Do I need mcporter to use MCP servers with OpenClaw?

Yes — mcporter is OpenClaw's built-in MCP management tool. It handles server configuration, authentication, and tool invocation. It ships as a bundled skill that you can enable in Settings → Skills.

Can I use MCP servers without an internet connection?

Absolutely. STDIO-based MCP servers run locally on your machine. The filesystem server, SQLite server, and any custom server you build work completely offline. Only remote HTTP servers require internet.

How many MCP servers can I connect simultaneously?

There's no hard limit in mcporter.
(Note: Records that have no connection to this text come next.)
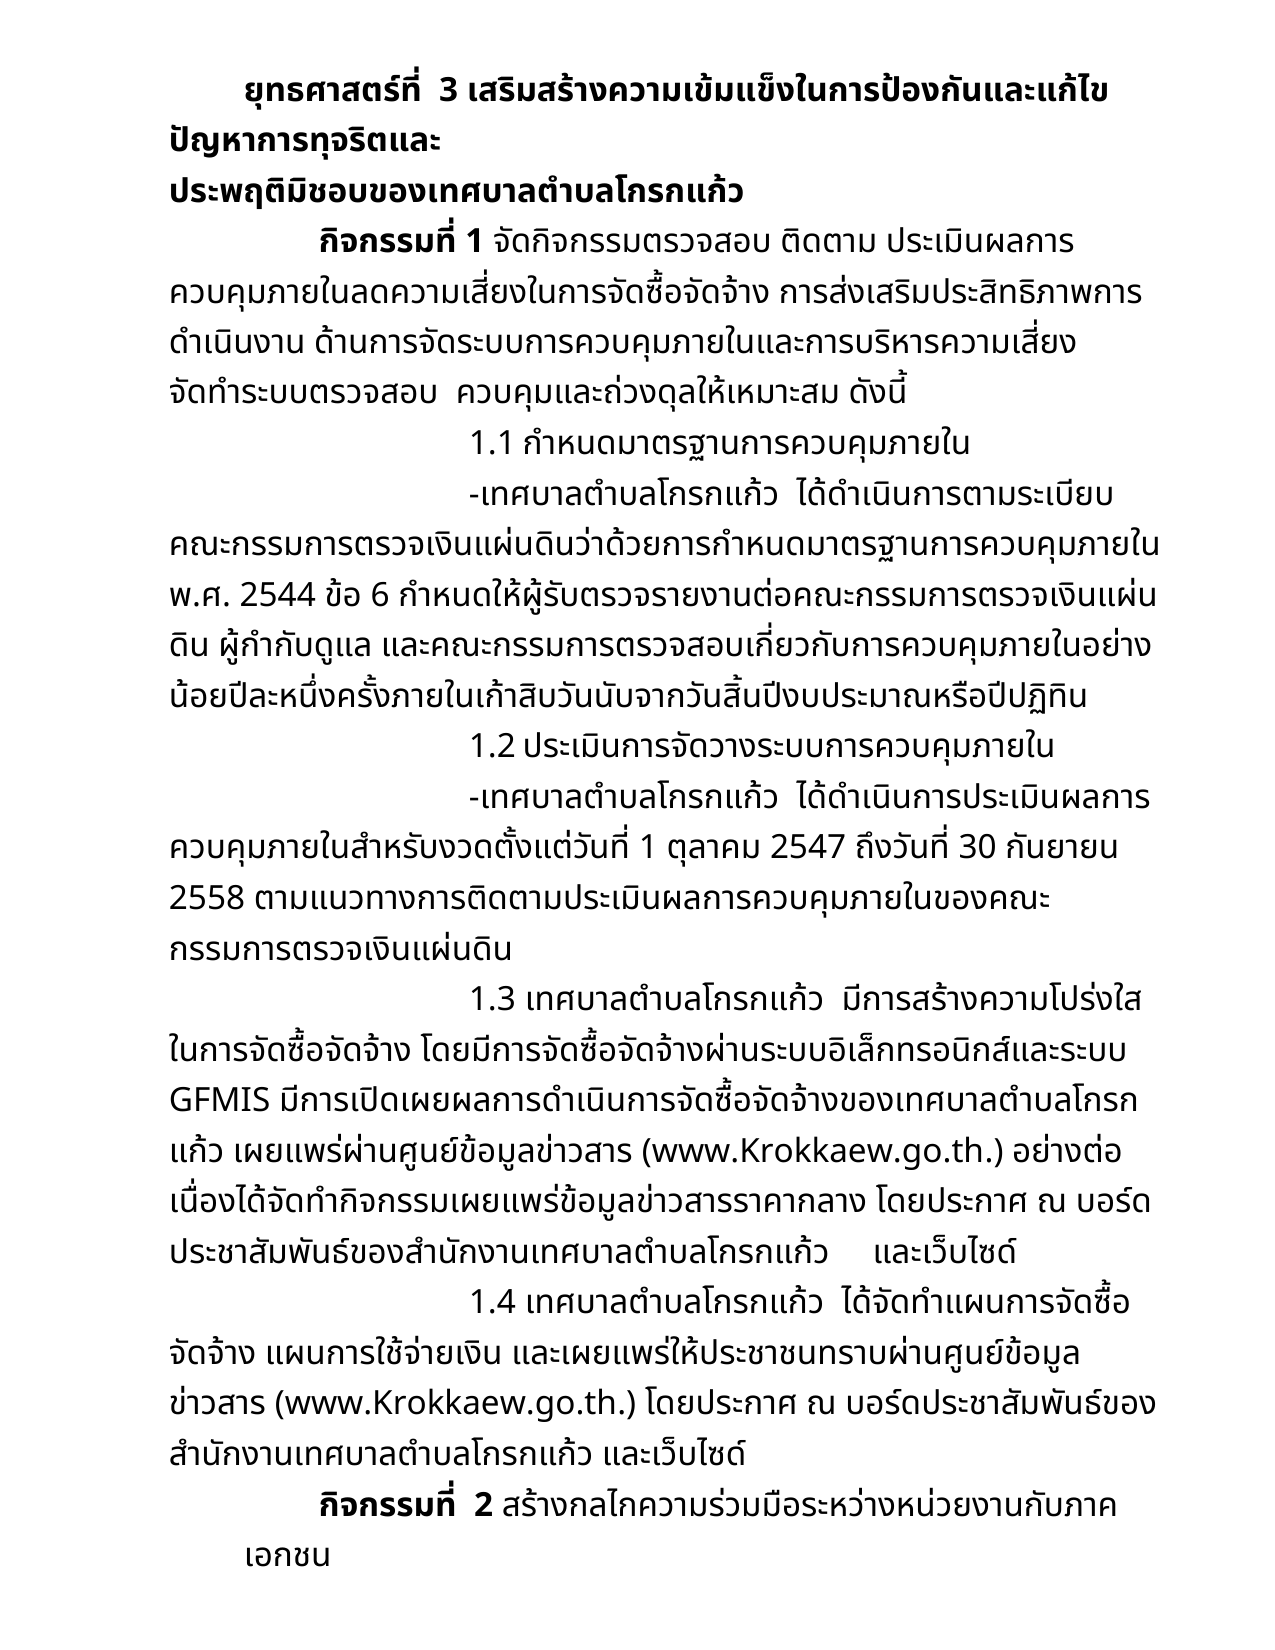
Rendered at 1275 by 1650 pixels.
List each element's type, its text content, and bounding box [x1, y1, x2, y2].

text 1.1กำหนดมาตรฐานการควบคุมภายใน [169, 419, 1162, 469]
text -เทศบาลตำบลโกรกแก้ว ได้ดำเนินการประเมินผลการควบคุมภายในสำหรับงวดตั้งแต่วันที่ 1 ตุลาคม 2547 ถึงวันที่ 30 กันยายน 2558 ตามแนวทางการติดตามประเมินผลการควบคุมภายในของคณะกรรมการตรวจเงินแผ่นดิน [169, 773, 1162, 975]
text 1.2ประเมินการจัดวางระบบการควบคุมภายใน [169, 722, 1162, 773]
text กิจกรรมที่ 1 จัดกิจกรรมตรวจสอบ ติดตาม ประเมินผลการควบคุมภายในลดความเสี่ยงในการจัดซื้อจัดจ้าง การส่งเสริมประสิทธิภาพการดำเนินงาน ด้านการจัดระบบการควบคุมภายในและการบริหารความเสี่ยง จัดทำระบบตรวจสอบ ควบคุมและถ่วงดุลให้เหมาะสม ดังนี้ [169, 217, 1162, 419]
text -เทศบาลตำบลโกรกแก้ว ได้ดำเนินการตามระเบียบคณะกรรมการตรวจเงินแผ่นดินว่าด้วยการกำหนดมาตรฐานการควบคุมภายใน พ.ศ. 2544 ข้อ 6 กำหนดให้ผู้รับตรวจรายงานต่อคณะกรรมการตรวจเงินแผ่นดิน ผู้กำกับดูแล และคณะกรรมการตรวจสอบเกี่ยวกับการควบคุมภายในอย่างน้อยปีละหนึ่งครั้งภายในเก้าสิบวันนับจากวันสิ้นปีงบประมาณหรือปีปฏิทิน [169, 469, 1162, 722]
text กิจกรรมที่ 2 สร้างกลไกความร่วมมือระหว่างหน่วยงานกับภาคเอกชน [244, 1480, 1162, 1581]
text 1.4 เทศบาลตำบลโกรกแก้ว ได้จัดทำแผนการจัดซื้อจัดจ้าง แผนการใช้จ่ายเงิน และเผยแพร่ให้ประชาชนทราบผ่านศูนย์ข้อมูลข่าวสาร (www.Krokkaew.go.th.) โดยประกาศ ณ บอร์ดประชาสัมพันธ์ของสำนักงานเทศบาลตำบลโกรกแก้ว และเว็บไซด์ [169, 1278, 1162, 1480]
text ประพฤติมิชอบของเทศบาลตำบลโกรกแก้ว [169, 167, 1162, 217]
text 1.3 เทศบาลตำบลโกรกแก้ว มีการสร้างความโปร่งใสในการจัดซื้อจัดจ้าง โดยมีการจัดซื้อจัดจ้างผ่านระบบอิเล็กทรอนิกส์และระบบ GFMIS มีการเปิดเผยผลการดำเนินการจัดซื้อจัดจ้างของเทศบาลตำบลโกรกแก้ว เผยแพร่ผ่านศูนย์ข้อมูลข่าวสาร (www.Krokkaew.go.th.) อย่างต่อเนื่องได้จัดทำกิจกรรมเผยแพร่ข้อมูลข่าวสารราคากลาง โดยประกาศ ณ บอร์ดประชาสัมพันธ์ของสำนักงานเทศบาลตำบลโกรกแก้ว และเว็บไซด์ [169, 975, 1162, 1278]
text ยุทธศาสตร์ที่ 3 เสริมสร้างความเข้มแข็งในการป้องกันและแก้ไขปัญหาการทุจริตและ [169, 66, 1162, 167]
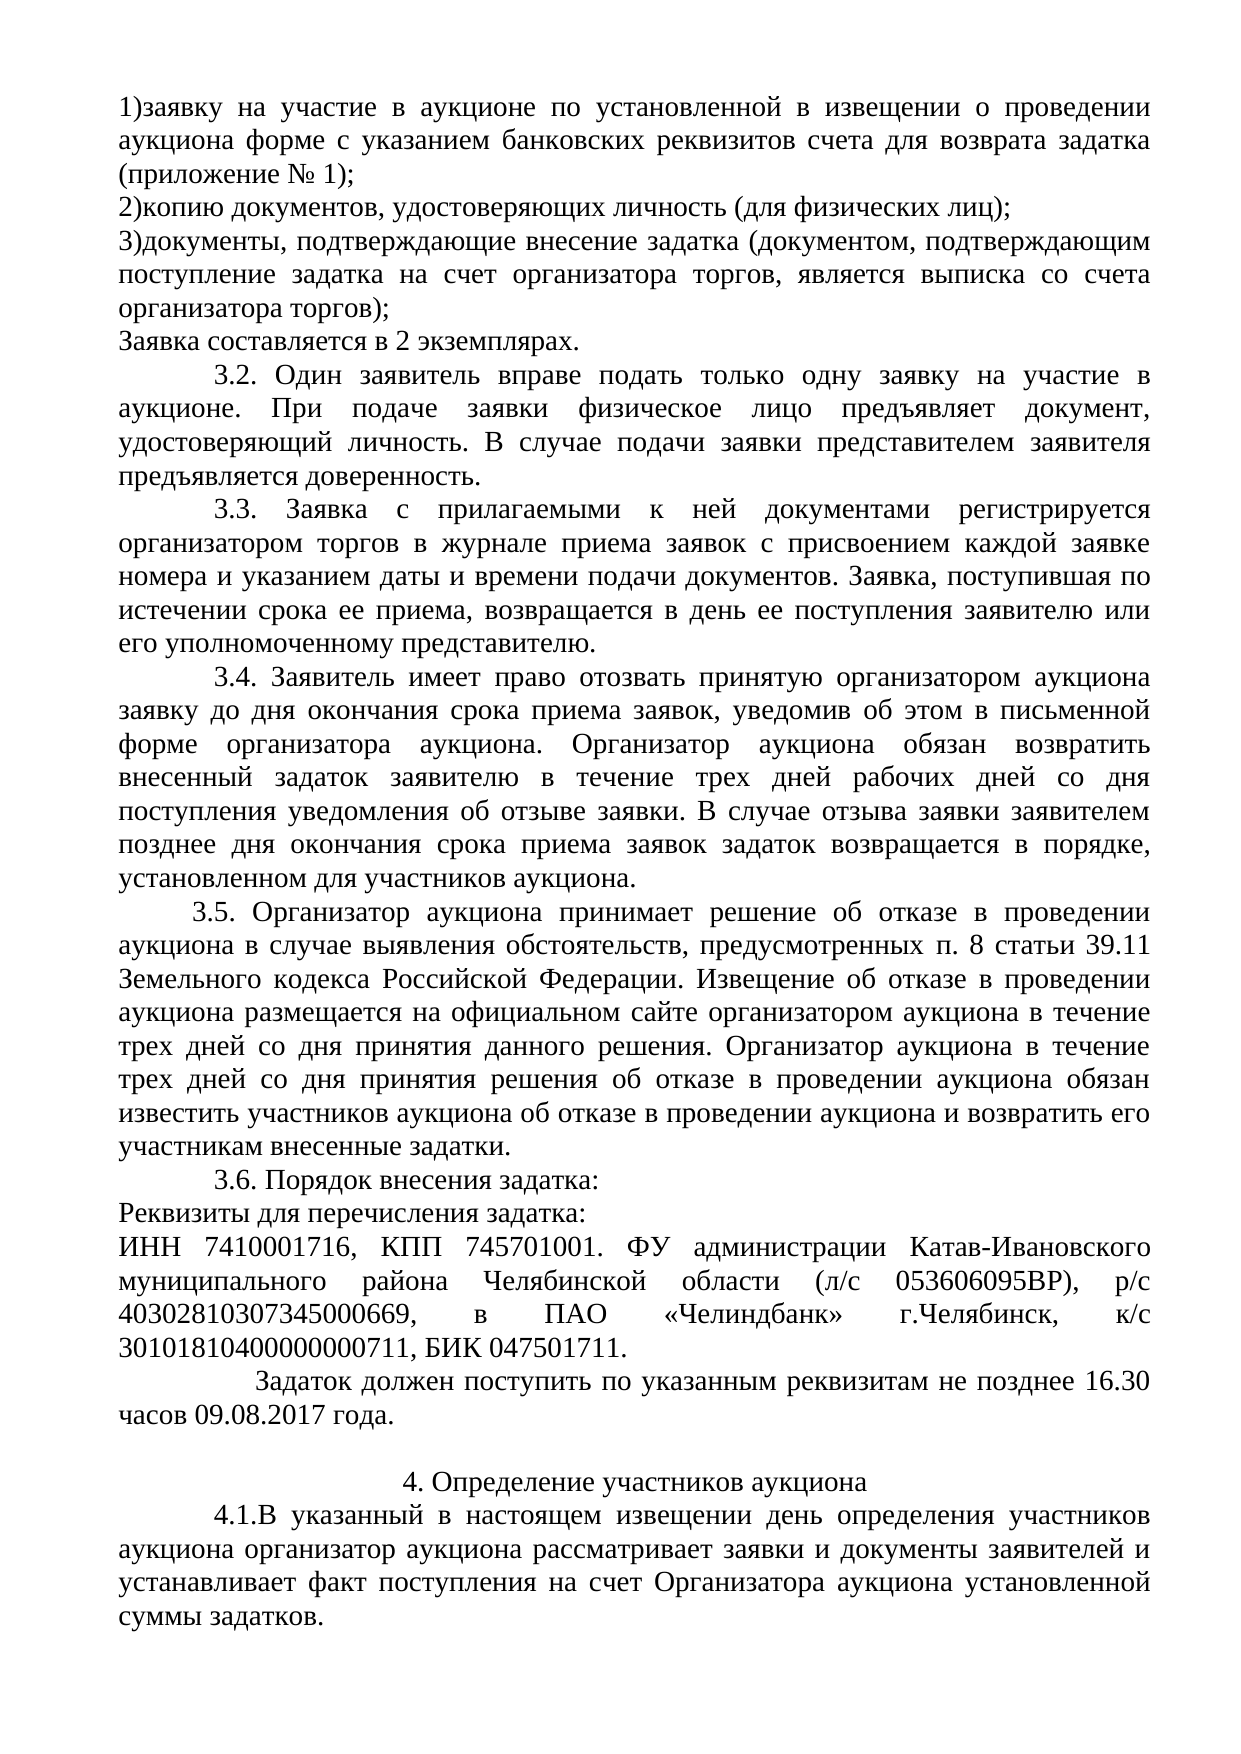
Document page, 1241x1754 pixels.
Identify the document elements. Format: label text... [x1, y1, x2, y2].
Practically, each STDIO server is a separate process consuming around 30-50MB of RAM. Most setups work fine with 5-10 concurrent servers. If you need more, use the daemon mode and only keep frequently-used servers active.

Are MCP tool calls billed as AI model tokens?

The tool call itself (the JSON-RPC request to the MCP server) is free. However, the AI model processes the tool's response as part of the conversation, which consumes input/output tokens. Large responses (like full file contents) can be expensive. Use selective queries and pagination to manage costs.

Is it safe to connect my production database via MCP?

Only with proper precautions: use a read-only database user, connect only to a read replica (not the primary), restrict accessible tables/schemas, and run behind a VPN or Tailscale. Never give an MCP server write access to production data unless you've thoroughly tested the server and have rollback procedures.

Can I use the same MCP servers with Claude Desktop and OpenClaw?

Yes — that's one of MCP's biggest advantages. Your mcporter.json configuration can be shared across MCP clients. The exact config format may vary slightly between clients, but the servers themselves are identical.

How do I update MCP servers?

For npm-based servers, run npm update -g @modelcontextprotocol/server-<name>. For Python-based servers, run pip install --upgrade <server-package>. After updating, restart the mcporter daemon with mcporter daemon restart.

What happens if an MCP server crashes mid-request?

mcporter handles crashes gracefully. STDIO servers are automatically restarted on the next call. HTTP servers return timeout errors that OpenClaw's retry logic can handle. You won't lose conversation state — the agent simply reports that the tool call failed and can retry.